## STATED EXERCISE A:
Put the lines of the listing into a JSON list of strings, one string per line and blank lines left out, starting at the line that contains "catalogue / barcode: US 1681020" and ending at the end of the listing.
++++ DOCUMENT PASSAGE
Voat: What Went Wrong? - mmcclure
https://battlepenguin.com/tech/voat-what-went-wrong/
======
Traster
> People with more controversial ideas no longer want to contribute content to
> a website which censors difficult topic

I'm sorry, but I just think this a horrible mis-characterization of what
reddit does. I'd encourage people to go look at the list of communities that
have actually been banned[1]. Every single community that was removed was
removed for particular problematic _behaviour_ , not for the difficulty of the
topic. /r/fatpeoplehate wasn't banned for its views on fat people, it was
banned because it was harassing the people that appeared on the sub-reddit.
And take the counter example - /r/The_donald arguably has been involved in
some real dodgy stuff including actively pushing pizzagate including the
harassment of the businesses accused to be involved in it. Reddit has gone to
extreme lengths to try not to ban it because of the cooling effect on
discourse that would have.

[1]:[https://en.wikipedia.org/wiki/Controversial_Reddit_communiti...](https://en.wikipedia.org/wiki/Controversial_Reddit_communities)

------
CM30
Most practically speaking? Assumed the subreddit bans and controversies of
2015 were going to cause Reddit's Digg moment and lead to an exodus of users
to Voat (in the same way Digg's redesign boosted Reddit), but only attracted
the controversial ones due to a large majority of the site not caring.
++++++++
## STATED EXERCISE B:
Duplicate the forum thread word for word, starting at "I'm sorry, but" and ending at "on the sub-reddit.".
++++ EXTRACTED ENTRIES
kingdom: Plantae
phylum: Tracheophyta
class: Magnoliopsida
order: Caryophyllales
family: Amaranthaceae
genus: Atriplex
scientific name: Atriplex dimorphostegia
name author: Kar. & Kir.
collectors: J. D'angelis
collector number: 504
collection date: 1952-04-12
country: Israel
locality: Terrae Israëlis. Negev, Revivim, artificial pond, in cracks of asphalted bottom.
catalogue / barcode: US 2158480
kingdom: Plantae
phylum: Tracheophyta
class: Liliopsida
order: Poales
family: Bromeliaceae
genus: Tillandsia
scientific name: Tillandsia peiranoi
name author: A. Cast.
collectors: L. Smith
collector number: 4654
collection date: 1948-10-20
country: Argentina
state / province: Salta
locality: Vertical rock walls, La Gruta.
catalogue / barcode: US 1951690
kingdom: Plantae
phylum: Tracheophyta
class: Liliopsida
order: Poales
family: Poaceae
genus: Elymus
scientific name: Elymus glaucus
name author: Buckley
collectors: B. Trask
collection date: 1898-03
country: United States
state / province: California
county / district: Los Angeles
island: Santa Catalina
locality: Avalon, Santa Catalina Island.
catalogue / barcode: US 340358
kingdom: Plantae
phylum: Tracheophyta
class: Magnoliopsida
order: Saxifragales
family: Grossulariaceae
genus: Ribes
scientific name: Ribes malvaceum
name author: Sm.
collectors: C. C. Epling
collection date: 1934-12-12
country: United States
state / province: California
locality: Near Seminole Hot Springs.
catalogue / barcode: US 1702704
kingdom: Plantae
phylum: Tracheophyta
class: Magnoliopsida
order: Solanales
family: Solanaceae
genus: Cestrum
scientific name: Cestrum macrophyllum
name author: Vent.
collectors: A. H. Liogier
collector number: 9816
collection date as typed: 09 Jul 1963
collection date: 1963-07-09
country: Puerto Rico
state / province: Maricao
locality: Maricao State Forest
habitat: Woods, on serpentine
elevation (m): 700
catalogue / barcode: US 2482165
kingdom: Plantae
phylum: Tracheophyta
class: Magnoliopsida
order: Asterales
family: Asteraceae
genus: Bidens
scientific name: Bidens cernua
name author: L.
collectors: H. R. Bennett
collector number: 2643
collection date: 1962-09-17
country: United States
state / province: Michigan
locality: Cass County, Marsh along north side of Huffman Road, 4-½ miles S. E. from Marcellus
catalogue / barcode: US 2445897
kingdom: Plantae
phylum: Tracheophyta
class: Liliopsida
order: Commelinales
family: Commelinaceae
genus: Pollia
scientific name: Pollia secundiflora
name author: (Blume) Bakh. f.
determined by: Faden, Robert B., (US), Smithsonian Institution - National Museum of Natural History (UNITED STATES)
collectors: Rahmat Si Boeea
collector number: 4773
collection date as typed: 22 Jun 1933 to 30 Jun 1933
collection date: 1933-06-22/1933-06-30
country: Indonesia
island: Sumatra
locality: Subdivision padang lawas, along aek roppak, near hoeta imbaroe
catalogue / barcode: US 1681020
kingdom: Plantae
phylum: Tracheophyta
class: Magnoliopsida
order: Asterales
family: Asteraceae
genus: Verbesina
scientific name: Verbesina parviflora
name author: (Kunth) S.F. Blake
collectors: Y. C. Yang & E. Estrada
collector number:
++++++++
## EXERCISE RESULT A:
[
  "catalogue / barcode: US 1681020",
  "kingdom: Plantae",
  "phylum: Tracheophyta",
  "class: Magnoliopsida",
  "order: Asterales",
  "family: Asteraceae",
  "genus: Verbesina",
  "scientific name: Verbesina parviflora",
  "name author: (Kunth) S.F. Blake",
  "collectors: Y. C. Yang & E. Estrada",
  "collector number:"
]

## EXERCISE RESULT B:
I'm sorry, but I just think this a horrible mis-characterization of what
reddit does. I'd encourage people to go look at the list of communities that
have actually been banned[1]. Every single community that was removed was
removed for particular problematic _behaviour_ , not for the difficulty of the
topic. /r/fatpeoplehate wasn't banned for its views on fat people, it was
banned because it was harassing the people that appeared on the sub-reddit.